# Need new struts/shocks



## wobgti (Mar 31, 2010)

ok im posting for a friend, hes got a 95 740 and his struts are really bad. I looked up a few sites and found some bilsteins for around $235 per piece front struts. I also found some monroe around $100 per piece for fronts. now he just bought a house and his funds are depleted so cheaper fix here works. question is, are those monroe's good for a while, or are they junk? maybe some other options? 
thanks for your time


----------



## wilk187 (May 22, 2008)

Couple guys on other boards that i know have used monroe struts...They will do the job if money's tight.


----------



## TxGr8White (Jan 11, 2010)

Monroes will work fine - had them in my 1995 E38 as well.


----------



## CodyItaliano (Feb 19, 2009)

yes, Monroes are great. that is if you dont go with the bottom of the line ones. i dont believe they sell cheap junk ones for BMWs though. i sell Monroe struts and shocks locally. its what i'll likely put on mine when the time comes for need of replacement on my E38. i considered the KYB GR2s for my car as well, but Monroe is more affordable. look for Monroe Sensa Tracs, those have particular valving and design that are going to give a nice smooth and controlable ride for a decent price. a lot less than Bilsteins. usually you can get a lifetime warranty on them from most places that sell them too, usually 1 or 2 year warranties given on other like products. just make sure it doesnt have the hydrolic suspension as the struts on those are much more expensive and not as available from aftermarket manufactures.


----------



## BMW 3-SERIES (Jun 8, 2007)

Question: Can I swap out the EDC Struts with like say 740iLs without EDC?


----------



## wilk187 (May 22, 2008)

BMW 3-SERIES said:


> Question: Can I swap out the EDC Struts with like say 740iLs without EDC?
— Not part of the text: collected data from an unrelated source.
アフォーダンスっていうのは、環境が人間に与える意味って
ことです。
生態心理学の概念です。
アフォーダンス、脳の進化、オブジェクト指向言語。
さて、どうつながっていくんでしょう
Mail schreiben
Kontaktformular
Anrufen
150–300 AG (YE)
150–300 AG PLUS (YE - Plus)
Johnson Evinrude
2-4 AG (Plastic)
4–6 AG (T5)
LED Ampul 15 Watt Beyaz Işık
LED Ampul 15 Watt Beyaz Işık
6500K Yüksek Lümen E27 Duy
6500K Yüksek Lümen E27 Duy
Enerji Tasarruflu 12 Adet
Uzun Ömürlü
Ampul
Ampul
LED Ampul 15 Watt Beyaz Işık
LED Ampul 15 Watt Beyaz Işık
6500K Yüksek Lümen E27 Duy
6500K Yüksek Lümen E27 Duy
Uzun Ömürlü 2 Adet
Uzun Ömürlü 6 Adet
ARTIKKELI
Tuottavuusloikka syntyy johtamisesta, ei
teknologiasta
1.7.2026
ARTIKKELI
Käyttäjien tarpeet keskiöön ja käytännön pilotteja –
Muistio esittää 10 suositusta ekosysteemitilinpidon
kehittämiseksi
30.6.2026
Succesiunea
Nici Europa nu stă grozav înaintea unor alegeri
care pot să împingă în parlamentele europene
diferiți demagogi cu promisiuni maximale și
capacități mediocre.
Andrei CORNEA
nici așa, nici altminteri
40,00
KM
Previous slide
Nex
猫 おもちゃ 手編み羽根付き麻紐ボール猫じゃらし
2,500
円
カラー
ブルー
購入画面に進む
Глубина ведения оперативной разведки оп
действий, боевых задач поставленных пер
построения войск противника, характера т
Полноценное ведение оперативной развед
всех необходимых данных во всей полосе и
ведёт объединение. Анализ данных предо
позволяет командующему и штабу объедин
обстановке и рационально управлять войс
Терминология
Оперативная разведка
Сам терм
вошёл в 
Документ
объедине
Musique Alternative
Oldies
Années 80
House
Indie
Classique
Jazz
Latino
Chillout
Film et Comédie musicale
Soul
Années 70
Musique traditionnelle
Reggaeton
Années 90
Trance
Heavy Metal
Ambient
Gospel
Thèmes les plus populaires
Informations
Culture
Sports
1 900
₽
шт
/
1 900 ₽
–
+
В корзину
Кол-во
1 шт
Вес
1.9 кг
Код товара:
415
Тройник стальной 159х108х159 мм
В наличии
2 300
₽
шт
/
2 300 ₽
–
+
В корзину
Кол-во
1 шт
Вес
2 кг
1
Yes...the EDC is controlled by a single wire on top of each strut under the cap. You can just cut/disconnect the wire and put new struts in..EDC isn't hooked up to the computer, so you won't get an error.


----------



## BMW 3-SERIES (Jun 8, 2007)

Sweet, already ordered a list of new things is it going to ride alot different?


----------



## wilk187 (May 22, 2008)

BMW 3-SERIES said:


> Sweet, already ordered a list of new things is it going to ride alot different?


Depends...my EDC struts stopped working (electronic portion at least) about 6 months before i put Bilsteins on..I thought the ride was rougher, but i bought the sport version of the Bilsteins. Plus i went from 18" to 19" rims at the same time.


----------



## BMW 3-SERIES (Jun 8, 2007)

I'm not sure what to get.. I mean its an iL, so I wouldn't really think to go sport but than I might regret not getting them cause well I do someone want stiffer suspension. So whatever I'll go Bliestien on all four wheels.


----------